■ Exercícios
A. Liste todos os nomes próprios de lugares mencionados no texto.
B. Transcreva tudo do texto, desde "O hétero mais" até "a vida. Tolinho!".

■ Texto
═══
O hétero mais velho, com seus aparentes 49 anos, e que estava à minha frente comentou da vez que esteve num bar no Rio Vermelho e o bartender se recusou a tirar a vodka do drink de outra amiga, mesmo ela pagando pela ausência da bebida. Ele encerrou esse trecho com uma pergunta quase filosófica, pareando a dinâmica de trabalho sudeste versus nordeste, tendo em vista que antes da conclusão falávamos sobre trabalhadores autônomos nos buggys de Jericoacoara, no Ceará. Se perguntou, gesticulando e jogando para a plateia: ”Quem é que está certo? Quem é que está certo?” Mas é claro que é ele e o modelo farialimer de viver a vida. Tolinho!

Os gays presentes não fizeram questão em salvar a raça. Enquanto um fazia silêncio pastoral, metralhando levemente com olhares o que o parceiro dizia, o outro sabia de tudo, opinava sobre tudo, roubava a cena com sua beleza e visões de mundo. Num romance homoafetivo fica parecendo que há o orador oficial, o tagarela desenfreado, e o outro que precisa manter o mínimo de seriedade e calma viril.
═══
■ Linhas

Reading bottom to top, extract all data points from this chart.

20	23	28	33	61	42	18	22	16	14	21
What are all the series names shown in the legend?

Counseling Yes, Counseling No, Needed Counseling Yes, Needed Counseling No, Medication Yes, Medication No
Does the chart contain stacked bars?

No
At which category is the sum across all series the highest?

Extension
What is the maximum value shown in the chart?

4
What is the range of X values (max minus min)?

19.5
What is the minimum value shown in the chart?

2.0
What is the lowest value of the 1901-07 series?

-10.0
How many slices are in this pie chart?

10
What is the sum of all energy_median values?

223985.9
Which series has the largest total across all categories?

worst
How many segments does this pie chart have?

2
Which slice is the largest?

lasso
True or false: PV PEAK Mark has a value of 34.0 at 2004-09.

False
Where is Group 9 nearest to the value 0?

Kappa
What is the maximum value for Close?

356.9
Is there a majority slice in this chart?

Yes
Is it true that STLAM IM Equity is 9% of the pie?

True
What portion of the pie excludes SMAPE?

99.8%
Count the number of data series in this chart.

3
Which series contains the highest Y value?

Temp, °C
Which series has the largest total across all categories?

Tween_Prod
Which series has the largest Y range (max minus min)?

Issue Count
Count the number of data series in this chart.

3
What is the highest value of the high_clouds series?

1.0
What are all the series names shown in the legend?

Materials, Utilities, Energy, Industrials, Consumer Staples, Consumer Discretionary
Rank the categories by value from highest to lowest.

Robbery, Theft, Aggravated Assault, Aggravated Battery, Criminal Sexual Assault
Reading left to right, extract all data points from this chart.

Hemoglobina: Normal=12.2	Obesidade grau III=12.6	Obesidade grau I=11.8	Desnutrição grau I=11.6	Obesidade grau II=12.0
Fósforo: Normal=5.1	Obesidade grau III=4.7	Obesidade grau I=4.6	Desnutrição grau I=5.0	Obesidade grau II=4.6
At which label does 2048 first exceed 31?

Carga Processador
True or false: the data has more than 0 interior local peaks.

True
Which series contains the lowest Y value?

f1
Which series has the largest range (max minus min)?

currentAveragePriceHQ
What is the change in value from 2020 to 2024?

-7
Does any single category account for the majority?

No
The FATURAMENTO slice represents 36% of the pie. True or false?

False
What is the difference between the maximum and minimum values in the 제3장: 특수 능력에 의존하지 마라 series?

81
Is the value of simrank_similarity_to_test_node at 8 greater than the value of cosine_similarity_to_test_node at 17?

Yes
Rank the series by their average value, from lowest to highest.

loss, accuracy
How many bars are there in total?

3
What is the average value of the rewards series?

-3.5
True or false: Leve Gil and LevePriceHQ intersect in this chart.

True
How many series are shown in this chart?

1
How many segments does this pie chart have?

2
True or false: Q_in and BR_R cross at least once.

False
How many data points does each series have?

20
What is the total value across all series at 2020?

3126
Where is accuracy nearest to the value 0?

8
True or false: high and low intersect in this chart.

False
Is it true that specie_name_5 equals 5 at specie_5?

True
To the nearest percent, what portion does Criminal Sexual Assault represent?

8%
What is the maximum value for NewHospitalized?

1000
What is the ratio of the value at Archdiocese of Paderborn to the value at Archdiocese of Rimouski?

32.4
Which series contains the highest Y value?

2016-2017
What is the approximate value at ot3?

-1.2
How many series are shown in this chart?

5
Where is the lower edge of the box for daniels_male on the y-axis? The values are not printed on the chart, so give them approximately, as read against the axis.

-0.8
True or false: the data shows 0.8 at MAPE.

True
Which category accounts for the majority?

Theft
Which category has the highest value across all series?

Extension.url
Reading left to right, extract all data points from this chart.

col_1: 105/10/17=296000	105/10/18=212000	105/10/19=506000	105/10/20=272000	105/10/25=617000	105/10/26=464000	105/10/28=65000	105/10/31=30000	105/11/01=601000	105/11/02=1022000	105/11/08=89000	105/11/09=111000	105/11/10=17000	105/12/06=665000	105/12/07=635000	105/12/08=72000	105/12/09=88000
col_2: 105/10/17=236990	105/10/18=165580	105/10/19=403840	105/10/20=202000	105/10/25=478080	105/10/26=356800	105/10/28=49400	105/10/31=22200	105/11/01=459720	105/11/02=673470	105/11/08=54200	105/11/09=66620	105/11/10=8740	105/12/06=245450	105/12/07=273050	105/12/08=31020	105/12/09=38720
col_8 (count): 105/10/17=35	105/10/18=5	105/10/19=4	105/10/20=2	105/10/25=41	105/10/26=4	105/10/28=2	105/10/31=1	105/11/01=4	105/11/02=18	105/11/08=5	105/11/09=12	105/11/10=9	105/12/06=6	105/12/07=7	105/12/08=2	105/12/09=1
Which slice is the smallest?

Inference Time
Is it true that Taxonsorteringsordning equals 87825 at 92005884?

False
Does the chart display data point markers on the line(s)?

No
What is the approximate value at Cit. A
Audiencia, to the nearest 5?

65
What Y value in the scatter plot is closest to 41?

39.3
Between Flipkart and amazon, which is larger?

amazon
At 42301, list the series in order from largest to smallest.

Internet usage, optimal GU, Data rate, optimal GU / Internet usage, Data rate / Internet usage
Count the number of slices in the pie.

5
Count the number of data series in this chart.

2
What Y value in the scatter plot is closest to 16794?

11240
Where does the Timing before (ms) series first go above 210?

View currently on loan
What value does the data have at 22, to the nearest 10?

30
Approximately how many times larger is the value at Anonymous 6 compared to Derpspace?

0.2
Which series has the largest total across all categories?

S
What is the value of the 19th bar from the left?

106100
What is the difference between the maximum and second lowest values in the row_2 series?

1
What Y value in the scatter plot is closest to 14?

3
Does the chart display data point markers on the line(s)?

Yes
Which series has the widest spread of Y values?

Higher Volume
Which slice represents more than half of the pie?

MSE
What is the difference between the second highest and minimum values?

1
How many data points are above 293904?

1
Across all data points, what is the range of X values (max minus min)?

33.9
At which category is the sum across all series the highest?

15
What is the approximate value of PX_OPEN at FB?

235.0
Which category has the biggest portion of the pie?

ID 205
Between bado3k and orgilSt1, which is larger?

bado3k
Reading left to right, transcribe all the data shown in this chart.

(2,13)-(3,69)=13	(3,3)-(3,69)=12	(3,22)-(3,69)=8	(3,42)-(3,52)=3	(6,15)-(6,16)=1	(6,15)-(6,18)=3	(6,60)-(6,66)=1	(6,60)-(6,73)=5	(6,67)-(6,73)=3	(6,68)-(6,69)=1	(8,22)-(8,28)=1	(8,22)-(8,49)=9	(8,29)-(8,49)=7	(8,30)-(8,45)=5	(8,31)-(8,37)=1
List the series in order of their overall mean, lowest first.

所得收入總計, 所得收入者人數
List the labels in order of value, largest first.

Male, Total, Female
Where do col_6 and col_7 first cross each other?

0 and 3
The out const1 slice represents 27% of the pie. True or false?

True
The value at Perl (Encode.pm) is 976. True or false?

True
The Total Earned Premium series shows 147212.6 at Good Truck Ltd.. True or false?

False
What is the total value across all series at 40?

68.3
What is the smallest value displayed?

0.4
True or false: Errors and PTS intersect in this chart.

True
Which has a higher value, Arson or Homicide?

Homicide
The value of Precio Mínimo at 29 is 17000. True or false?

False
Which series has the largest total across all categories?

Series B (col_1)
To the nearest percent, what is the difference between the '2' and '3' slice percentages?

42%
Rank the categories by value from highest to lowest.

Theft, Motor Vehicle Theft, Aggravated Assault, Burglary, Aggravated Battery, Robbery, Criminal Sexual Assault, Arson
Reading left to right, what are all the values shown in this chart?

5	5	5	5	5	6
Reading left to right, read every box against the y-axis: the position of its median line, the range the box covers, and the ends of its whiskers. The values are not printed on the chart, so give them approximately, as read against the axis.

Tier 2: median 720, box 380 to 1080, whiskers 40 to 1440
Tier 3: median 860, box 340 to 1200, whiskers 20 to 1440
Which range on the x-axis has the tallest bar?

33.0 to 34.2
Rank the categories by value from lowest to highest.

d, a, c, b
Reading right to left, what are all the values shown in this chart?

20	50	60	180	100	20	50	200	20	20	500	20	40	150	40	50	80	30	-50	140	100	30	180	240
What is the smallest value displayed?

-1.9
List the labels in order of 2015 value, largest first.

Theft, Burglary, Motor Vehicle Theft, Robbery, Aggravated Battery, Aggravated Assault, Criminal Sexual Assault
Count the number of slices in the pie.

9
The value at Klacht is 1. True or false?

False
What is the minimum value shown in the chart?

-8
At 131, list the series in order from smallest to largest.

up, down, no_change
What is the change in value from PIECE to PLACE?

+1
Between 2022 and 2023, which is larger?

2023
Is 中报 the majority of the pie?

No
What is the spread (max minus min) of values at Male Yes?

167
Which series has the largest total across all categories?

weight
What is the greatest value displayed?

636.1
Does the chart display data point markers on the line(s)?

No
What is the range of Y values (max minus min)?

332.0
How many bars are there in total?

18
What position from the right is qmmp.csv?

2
═══
■ Respostas por tarefa
A. Rio Vermelho, Jericoacoara, Ceará

B.
O hétero mais velho, com seus aparentes 49 anos, e que estava à minha frente comentou da vez que esteve num bar no Rio Vermelho e o bartender se recusou a tirar a vodka do drink de outra amiga, mesmo ela pagando pela ausência da bebida. Ele encerrou esse trecho com uma pergunta quase filosófica, pareando a dinâmica de trabalho sudeste versus nordeste, tendo em vista que antes da conclusão falávamos sobre trabalhadores autônomos nos buggys de Jericoacoara, no Ceará. Se perguntou, gesticulando e jogando para a plateia: ”Quem é que está certo? Quem é que está certo?” Mas é claro que é ele e o modelo farialimer de viver a vida. Tolinho!